い方針です。ご新規のお客さまは、ご紹介や通りがかりの方が多いです。それもIT社会では、意外なことかもしれません。

 

SNSを使わない理由は、アナログ好きというのもあります。僕たちのつくりたいものの本質を、機械や電波を通さずに、直接お客さまに伝えていきたい。互いの顔を見ながらお話をし、カットなどの技術を見ていただき、うちのよさを直に感じてほしいと思っています。

 

そうしてお客さま一人ひとりの個性を引き出し、一緒にスタイルをつくりあげていけたらいいなと。

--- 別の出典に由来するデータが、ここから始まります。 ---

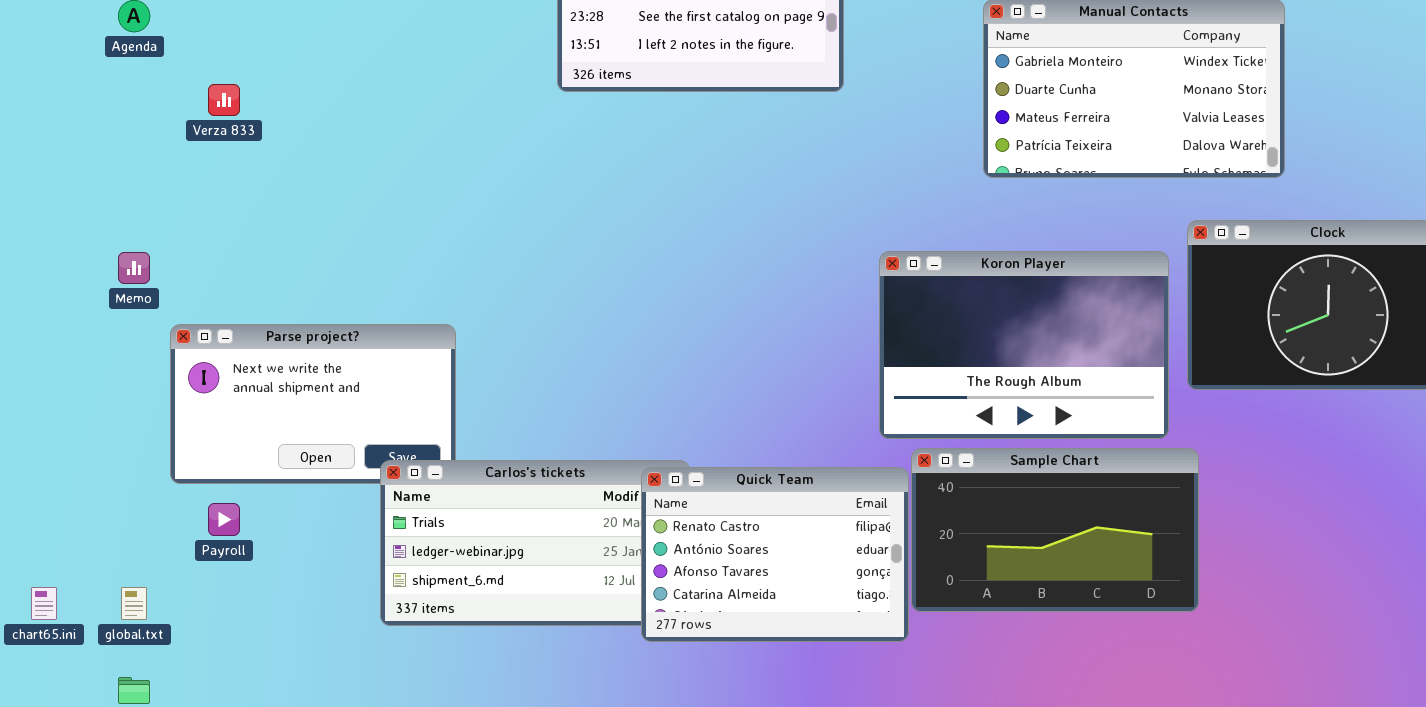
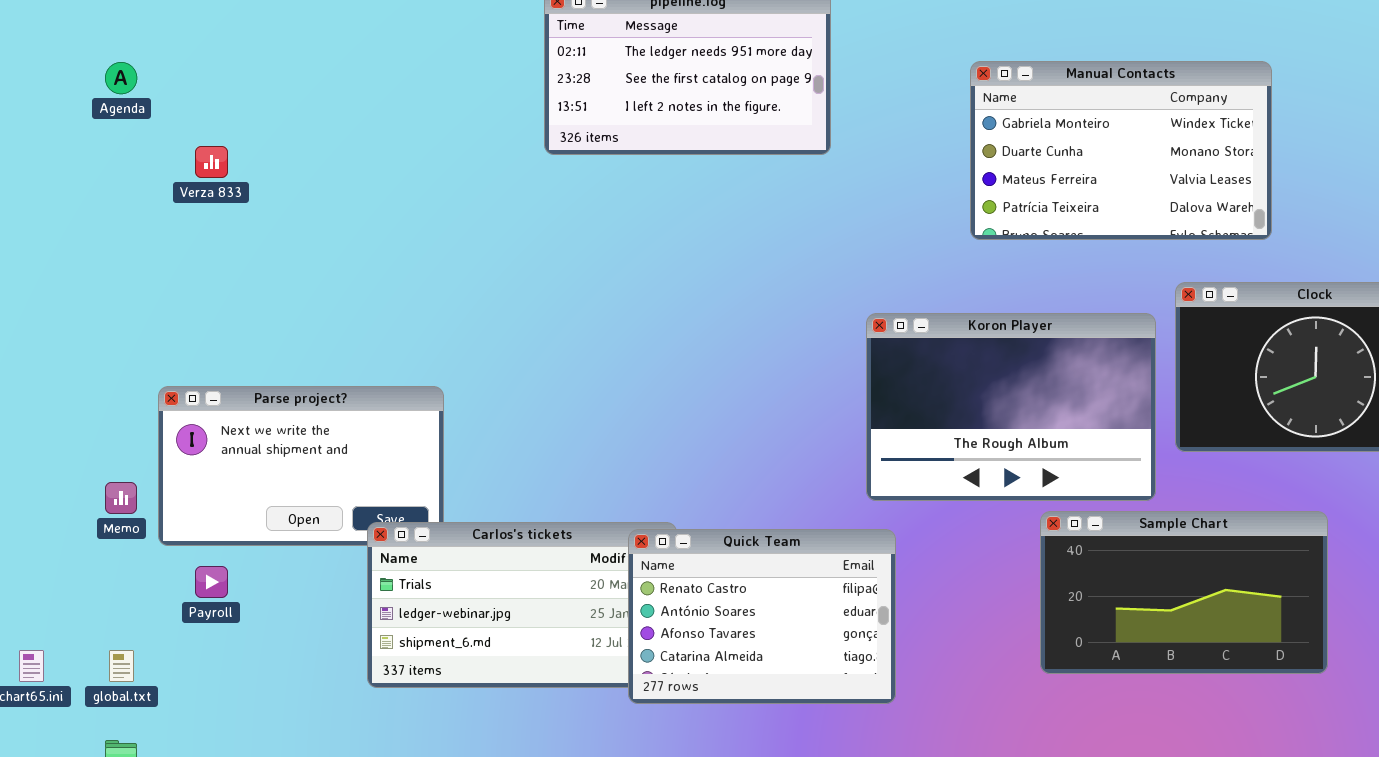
Memo: [118,252,150,284] -> [105,482,137,514], moved
Sample Chart: [911,448,1199,612] -> [1040,511,1328,674], moved

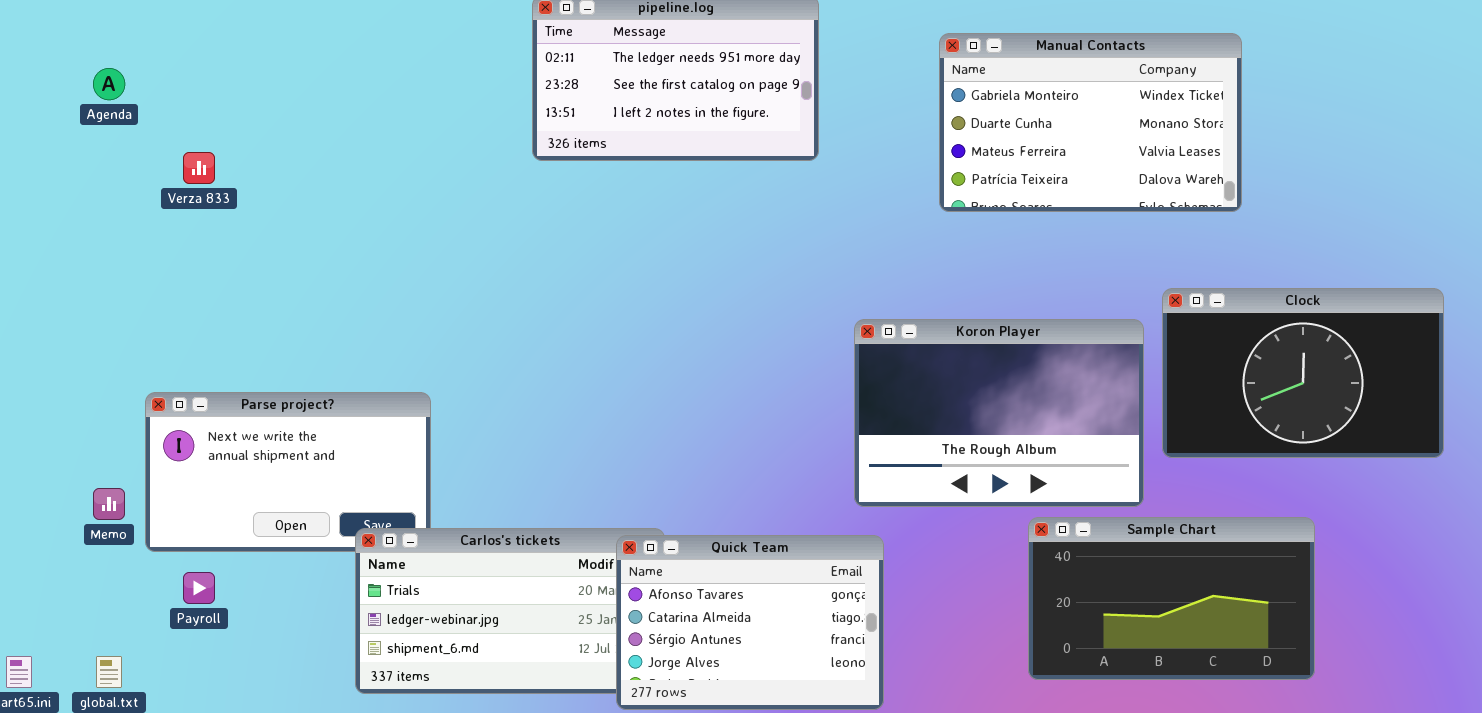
Manual Contacts: [970,61,1272,240] -> [939,33,1242,212], moved
Quick Team: [628,529,896,704] -> [616,535,884,710], scrolled down 2 rows

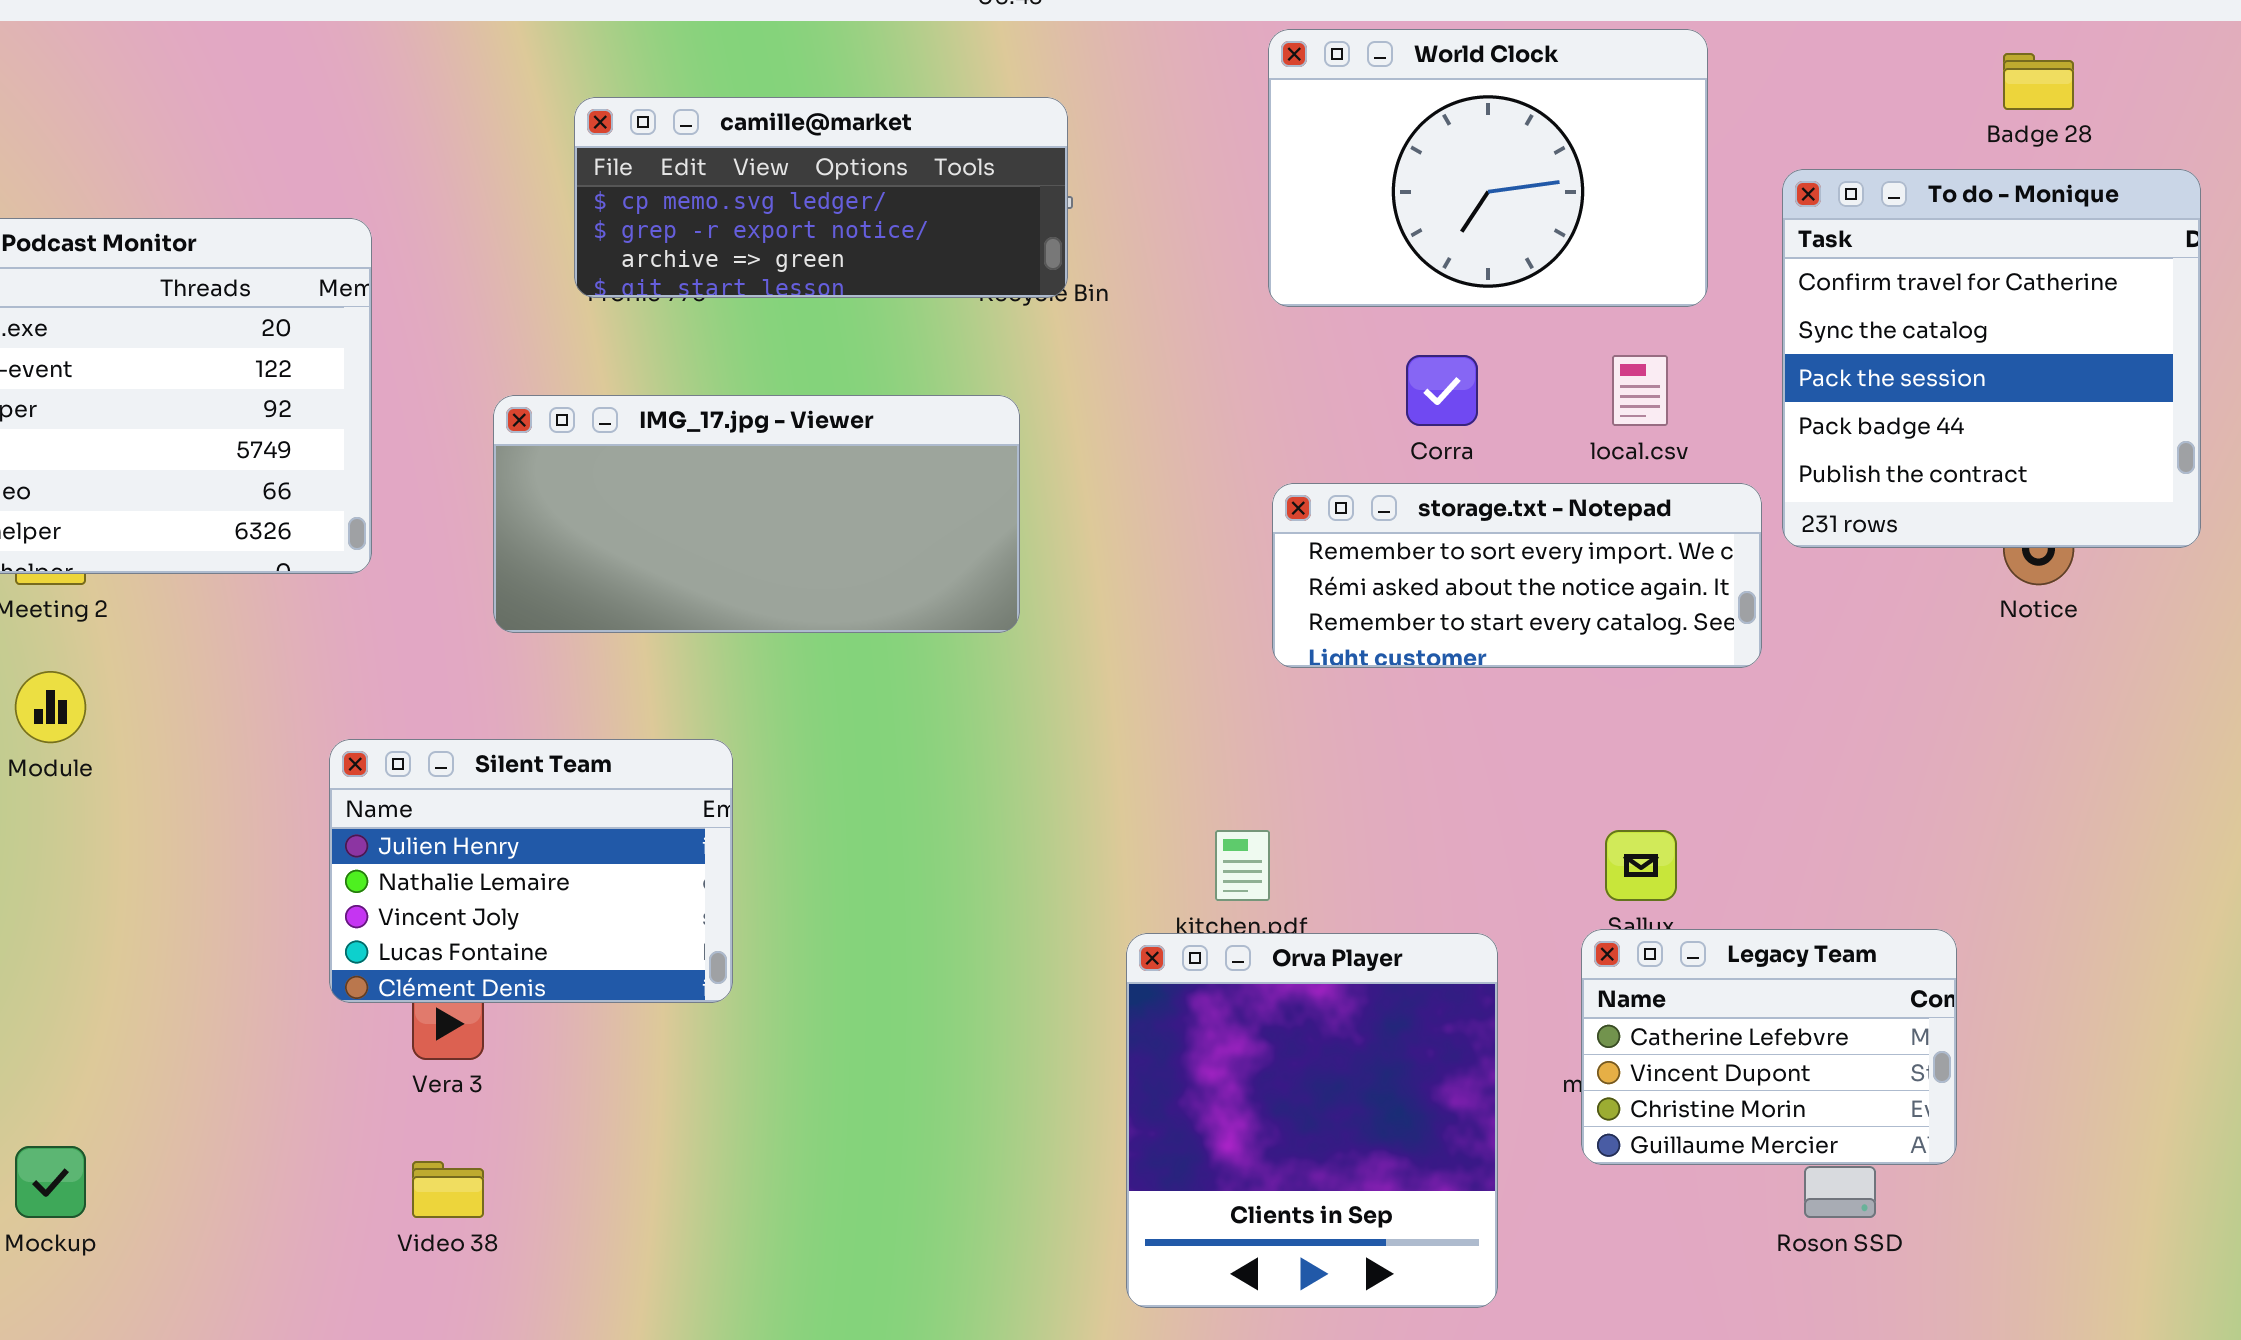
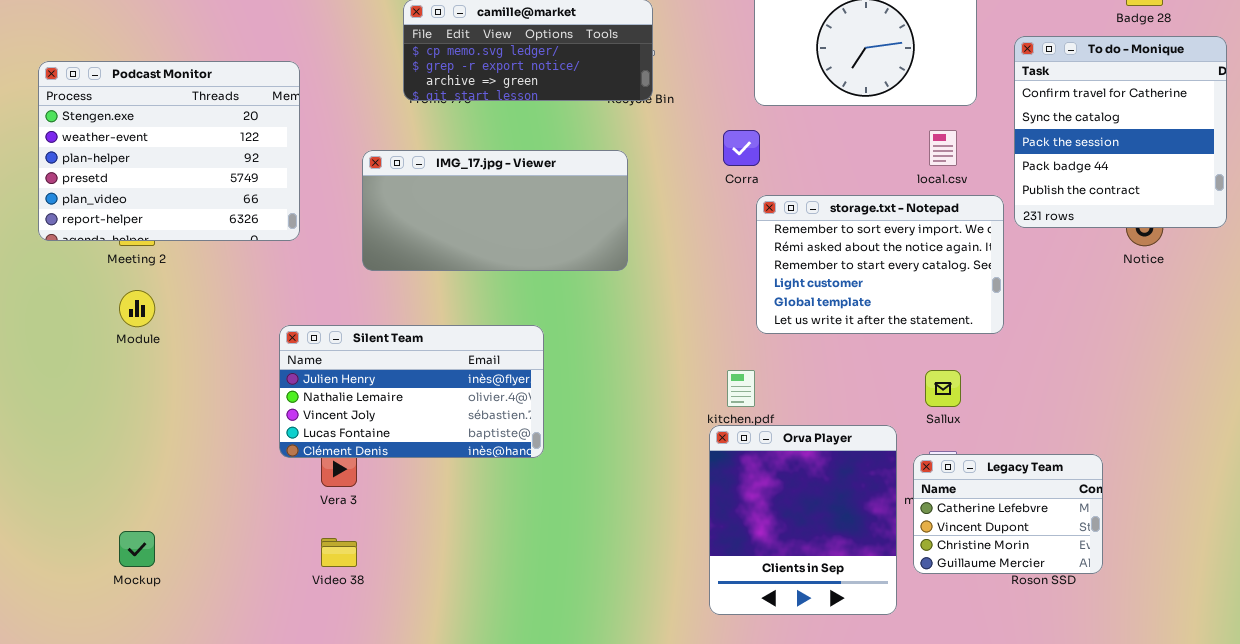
Corra: [1406,355,1478,426] -> [723,130,760,166], moved
storage.txt - Notepad: [1272,483,1762,668] -> [756,195,1004,334], resized
Silent Team: [329,739,733,1003] -> [279,325,544,458], resized
Legacy Team: [1581,929,1957,1165] -> [913,454,1103,574], moved
Orva Player: [1126,933,1498,1308] -> [709,425,897,615], moved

お客さまのご希望に新しいテイストも取り入れつつ、お客さまとコラボレーションをするイメージです。

 

カット席の横の曇りガラスは、外から見るとお客さまのシルエットがうつり、額縁に入れられた絵のように見えます。その額縁は年輪をイメージしたデザインで、お客さまと一緒に時間をかけてお店をつくりあげていきたいという思いを込めています。

 

−お客さまとのコミュニケーションは、対面で行うのが基本ということですね。

 

 

そうです。うちは郵便でダイレクトメールを出すこともしていません。年末年始のごあいさつも、秋口くらいから、お客さまの次のご来店の時期を予想しながら、一人ひとりに今年のお礼と来年のスタートの日程をお伝えしています。直接感謝の気持ちをお伝えすることにこだわっています。

 

マニュアル化された言葉ではなく、自分の言葉で丁寧に心を込めて伝えること。そして自分のポリシーをきちんと持ち、お客さまに媚びないことも大事にしたいですね。どこか自分に無理をした振る舞いや、思ってもいないうわべだけの言葉は、必ず見透かされてしまうと思うんです。

 

あと、今はバリアフリーにしている場所も多いですが、うちはあえてバリアを残しています。バリアがあれば気遣いが必要になり、そこにコミュニケーションが生まれます。

 

本当にちょっとしたことですが、たとえば、床に無垢の木材を使っているので、空気の乾燥具合で割れ目が足に引っかかることがありますが、そうしたとき「足元、お気をつけください」と声をかけるとか。ゴミ箱もあえて置いていませんが、お客さまがゴミを持っていたら、「よろしければ、お預かりします」などとお声がけをしたり。不都合は、会話が生まれるきっかけをつくってくれます。

 

−今後の方向性、目標があればお教えください。

 

 

方向性は店名にも表現しているところですが、それはこの先もずっと変わりません。「ログ」は大木という意味で、しっかりと地に根を張り、お客さまを支えるサロンになりたいという思いを込めています。また、「ログ」には航海記録という意味もあります。無数にある美容室を海にたとえて、そうした海を航海して迷ってしまったとき、ご自身のいる場所や「どうありたいか」「ここからどこに向かいたいか」を確かめに立ち寄ってもらえる場所でありたいと思っています。そしてこの場所を心地よく感じ、錨を下ろして落ち着いていただけたらうれしいですね。

 

神楽坂のこの店は、僕にとって軸となる重要な場所です。ここを起点に、まだ誰も目をつけていない魅力のあるものや場所を開拓し、活躍の場を広げていけたらいいなと思っています。

 

プロフィール
LOG SALON オーナー・スタイリスト
森田利幸(もりた としゆき)

東京都出身。東京綜合理容美容専門学校(現東京総合美容専門学校)卒業。原宿、表参道の大手美容室で活躍後、2010年、神楽坂にLOG SALONをオープン。美容師歴20年以上。しっかりとしたカウンセリングとカット技術の高さで広く支持されている。